> [Text to read]:
....

It’s easy to see which foundries are currently not legal to use, but the others that aren’t listed require trying to understand the language of EULA which are vague and confusing. I feel like Cufón is not yet a viable solution due to this. Do you know of any foundries that are supporting the use of Cufón?

11   Jon Dale ~ 19 March 2009

With regards to tweening using jQuery, I have found that cufon performs far better than sIFR. With sIFR, when I had headings animating, it was very jerky and in some browsers would only move the entire heading at the end of the tween.

Also, nice to read they just added :hover

12   Mike Rundle ~ 19 March 2009

Cameron, awesome article! I had only briefly heard of this technique previously but all your example pages really hit home for me. I think I’ll use this on my very next project.

13   Patrick Algrim ~ 19 March 2009

I think this is great. sIFR is somewhat difficult to set up too, and from what I have seen here, it’s basically the same process. Convert a face to a friendly format (SWF with sIFR, JS with Cufon), define the sources in the header, and then define which attributes to replace.

Seems great, and I prefer Cufon over flash font embedding because of the performance issues. Web sites with tons of sIFR on it has some serious issues on just slightly older computers.

14   Mike Metcalf ~ 19 March 2009

Just when I thought I had finally mastered sIFR implementation, the world has to go and show me the easy way.

Looks awesome, I can’t wait to try it out. Thanks Cameron.

15   Brian Hefter ~ 19 March 2009

Been waiting for this writeup to see your thoughts on the licensing. Doesn’t seem to be as problematic as I feared, and I’m looking forward to using Cúfon on one of my upcoming projects. My idea for helping prevent some of the reverse engineering was to deny any direct http requests for any of the related files… only allow direct referral from within the domain. Don’t know how well that’d work out but I’m going to try.

16   Gary Aston ~ 19 March 2009

I’ll be trying this when I get home!

17   Miles Tinsley ~ 19 March 2009

Great article. Thank you.

I was *literally* about to just start work on a new project using sIFR (to which I am a noob!), but this seems like a viable, more simple alternative despite being in its’ infancy.

18   jason ~ 19 March 2009

Quick question:

1. Someone else asked this - but is the performance better then using sIFR, how about compared to using images and text-indenting?

From what I could tell using your sample pages, it seems to be pretty fast.

19   Geoff Thibeau ~ 19 March 2009

So for someone who hasn’t used sIFR before, but was about to redesign his website with sIFR in mind, it might be best to defer to Cufon? I didn’t like the idea of having Flash on my site, but with so many users on YouTube, it’s hard to argue that my audience wouldn’t already have FlashPlayer installed.

20   Kev Adamson ~ 19 March 2009

I’ve been using FLIR and I’m impressed thus far. Although FLIR requires PHP and Cufon doesn’t.

Does Cufon allow rendering on to coloured backgrounds? What about file sizes and performance comparisons between Cufon and FLIR? If anyone knows this stuff I’m all eyes / ears :) A “Cufon vs Flir” post by someone would be lovely …

21   Hugh G. ~ 19 March 2009

Pretty exciting! If someone has the means, I would love to know how a screen reader does with this.

....

> [Given task 1]:
Answer these about the comments on Cufón:
(a) According to Jon Dale, what did some browsers do with sIFR headings that were animating?
(b) Into what format does Patrick Algrim say a face is converted for Cufon?
(c) What does Kev Adamson say FLIR requires that Cufon doesn't?
> [Given task 2]: Give again the part of the comments on Cufón starting with "I was *literally*" and going on through "images and text-indenting?", swapping "alternative" for "option".

> [Data]:

....

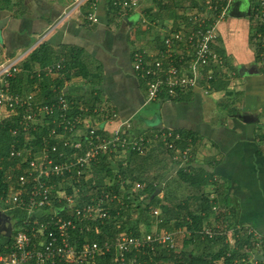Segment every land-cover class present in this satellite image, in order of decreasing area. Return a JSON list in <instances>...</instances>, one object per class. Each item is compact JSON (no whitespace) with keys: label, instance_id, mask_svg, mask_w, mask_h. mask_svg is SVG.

....

> [Exercise output 1]:
(a) They would only move the entire heading at the end of the tween.
(b) JS.
(c) PHP.

> [Exercise output 2]:
I was *literally* about to just start work on a new project using sIFR (to which I am a noob!), but this seems like a viable, more simple option despite being in its’ infancy.

18   jason ~ 19 March 2009

Quick question:

1. Someone else asked this - but is the performance better then using sIFR, how about compared to using images and text-indenting?